You have approximately one-billion different options you can explore. If you just want a sound-bar + subwoofer setup (instead of different surround speakers), that's about as simple as you can go. They also make soundbars with wireless surround speakers if you want that additional level of depth. 

I would suggest going to Amazon, entering in your price range, and looking at reviews of things within that range. That's probably the place to find the largest sample size of what people think about particular products. Here is a link of all soundbars, $350-$450, sorted by average review: LINK

I have a soundbar+subwoofer setup in my livingroom. While it's way nicer than TV speakers, it doesn't really compare to actually having surround channels, like I have in the family room downstairs.

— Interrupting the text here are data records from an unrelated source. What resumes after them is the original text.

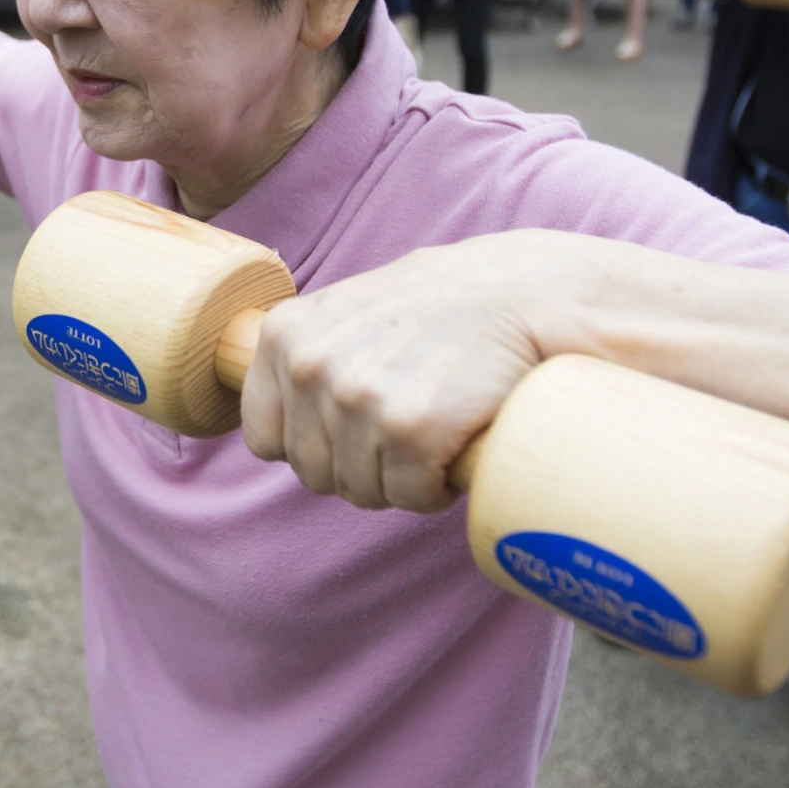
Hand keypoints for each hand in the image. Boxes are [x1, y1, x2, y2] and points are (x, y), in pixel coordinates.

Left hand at [240, 232, 588, 512]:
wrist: (523, 290)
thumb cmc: (441, 305)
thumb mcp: (349, 311)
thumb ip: (308, 356)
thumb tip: (272, 430)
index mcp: (285, 334)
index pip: (266, 439)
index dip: (314, 446)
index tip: (355, 430)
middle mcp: (311, 365)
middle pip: (313, 473)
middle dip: (360, 467)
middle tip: (407, 431)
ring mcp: (358, 399)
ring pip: (361, 490)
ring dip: (400, 478)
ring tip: (434, 433)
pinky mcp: (410, 430)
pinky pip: (409, 496)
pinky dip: (436, 488)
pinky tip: (455, 447)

EDIT: If you want basic, you can also get the job done for much cheaper. I've heard <$150 soundbars from Target that sound good enough for TV/movie use.


----------



## Dave Sal (Dec 20, 2012)

When I first got my plasma TV (a 42" Panasonic) I wanted to improve the sound temporarily until I got a 3.1 sound system. I had a Bose Wave Radio and hooked it up, convinced that it would sound better than the tiny TV speakers. Wrong. The TV speakers sounded better with more clarity and bass. Unbelievable. Bose is way overrated and priced about three times over their actual value. I ended up buying a pair of Definitive Technology ProMonitor 800's ($150 each) and a ProCenter 1000 ($200) powered by an old Denon 5.1 receiver along with a Definitive Tech PF15 powered sub that I already had. The sound is amazingly clear and dynamic, with excellent dialogue clarity from the center channel. You should audition speakers yourself to find what sounds good to you as everyone is different when it comes to sound quality.


----------



## supers05 (May 23, 2015)

My speakers are from creative. 5.1 They are the z5500, but there's a successor to them now. Relatively inexpensive for a decent quality system with a integrated receiver. Note: it's all or nothing with these types, like the sound bars. If the control pod breaks, you're buying a whole new system. 

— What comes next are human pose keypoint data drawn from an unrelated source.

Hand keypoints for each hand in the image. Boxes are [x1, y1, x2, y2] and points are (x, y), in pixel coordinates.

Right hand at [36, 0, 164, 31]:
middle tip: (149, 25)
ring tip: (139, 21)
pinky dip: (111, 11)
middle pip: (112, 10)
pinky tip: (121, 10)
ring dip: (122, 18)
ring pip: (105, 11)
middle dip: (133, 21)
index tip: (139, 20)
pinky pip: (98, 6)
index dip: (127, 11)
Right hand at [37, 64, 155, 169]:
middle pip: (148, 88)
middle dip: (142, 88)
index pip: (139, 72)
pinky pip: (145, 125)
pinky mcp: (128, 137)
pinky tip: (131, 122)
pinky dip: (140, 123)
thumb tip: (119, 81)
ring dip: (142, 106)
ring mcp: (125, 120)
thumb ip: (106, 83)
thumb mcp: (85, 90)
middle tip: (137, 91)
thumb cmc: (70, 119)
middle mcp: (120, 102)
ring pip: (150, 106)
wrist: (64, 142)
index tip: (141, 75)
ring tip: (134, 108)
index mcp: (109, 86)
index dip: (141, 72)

The sound bars can be nice. When designed right and not over driven, they can create simulated 5.1 fairly decently. Do not skimp on the power level, as pushing most systems to the max will kill your quality. Go with the best that you can afford on the budget, then enjoy. 

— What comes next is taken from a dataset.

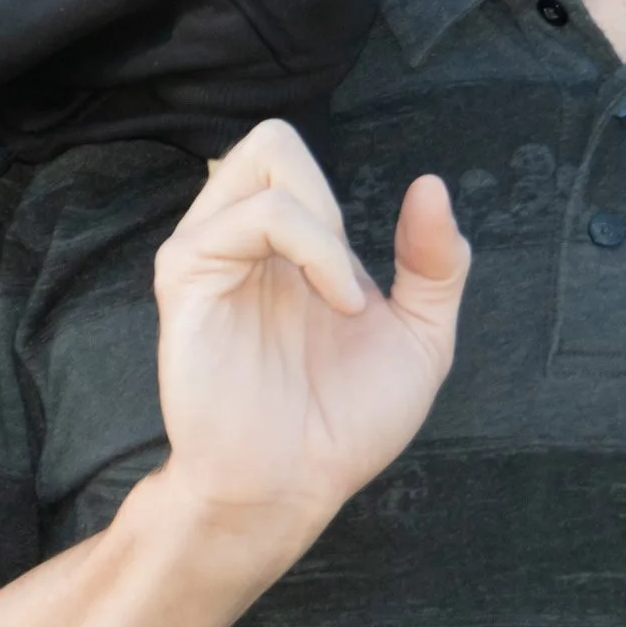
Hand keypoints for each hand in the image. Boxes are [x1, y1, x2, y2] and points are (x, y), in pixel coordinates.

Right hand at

I too look poorly on some of the big name brands that you see on the big box stores. Like bose. Way over sold, more so by the salesmen at the stores then the brands. 

Cheers!


----------



## Head_Unit (Jan 26, 2010)

maddog1 said:


> I just got a 55" LG flat screen. It's on the wall. Now I would like a sound system, for the fun of watching action movies, sports, etc. with that big sound. The room is 14' x 12' & with carpeting in case that makes a difference.
> 
> I'm really confused over what I should be looking for. I'm thinking a soundbar & a woffer.


I'm a loudspeaker design engineer, and very picky about sound. This thing
https://www.cambridgeaudio.com/products/tv-sound/tvb2
really surprised me and my friend with how lovely it sounded watching a variety of concerts at an audio show. Super musical. I've seen it discounted to $399. Now, a full-on system can sound even better than that, it just depends how much you want to complicate things a bit more.


----------